In the serodiagnosis of acute toxoplasmosis, titration of anti-Toxoplasma IgM antibodies is important and informative. However, these serological methods may be inconclusive or unreliable in patients with underlying diseases that cause suppressed antibody responses or receiving immunosuppressive therapy. In addition, IgM antibodies do not form in all cases of acute toxoplasmosis [2]. In our study, IgM antibodies increased significantly from day 8 PI and peaked on days 12-14 PI. Also, serum IgM titers were closely related to the time of appearance of circulating antigens which appeared in rabbit blood. By contrast, the time at which IgG appeared was not significantly related to the circulating antigens.
Other researchers reported that specific antigenic bands were detected from 7-13 days after tachyzoite infection and major antigens were 20, 28, 30, 35, 45, 63, and 77 kDa on the immunoblot [11-14]. In this study, 8 major bands (20-21, 25-26, 30-32, 35-36, 38, 58-65, 76, and 89 kDa) and several minor bands were identified reacting with T. gondii-infected rabbit sera. The 30 kDa protein, which is the major antigen in T. gondii, presented strongly from day 14 after infection. The results seen in our infected rabbits were consistent with the previous results [13]. The number of major antigen bands increased with elevated IgM or IgG antibody titers. Although there were some differences in minor antigen bands, specific major bands from rabbit blood were similar compared with the published data. The differences in antigen bands may be affected by hosts, routes of infection, and the number of injected parasites [12,13].

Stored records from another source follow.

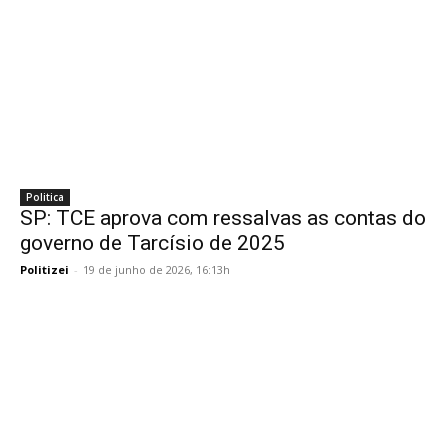
Politica
SP: TCE aprova com ressalvas as contas do
governo de Tarcísio de 2025
Politizei
-
19 de junho de 2026, 16:13h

Circulating antigens of Toxoplasma can be detected easily by immunoenzymatic methods like ELISA. A single serum sample is used for the detection of both antibody levels and circulating antigens of T. gondii in diagnosing active toxoplasmosis. Our results show that the circulating antigens are closely correlated with the IgM antibody titers and parasitemia during acute toxoplasmosis, therefore, co-detection of circulating antigens with IgM antibody may improve the reliability of the diagnosis of acute toxoplasmosis.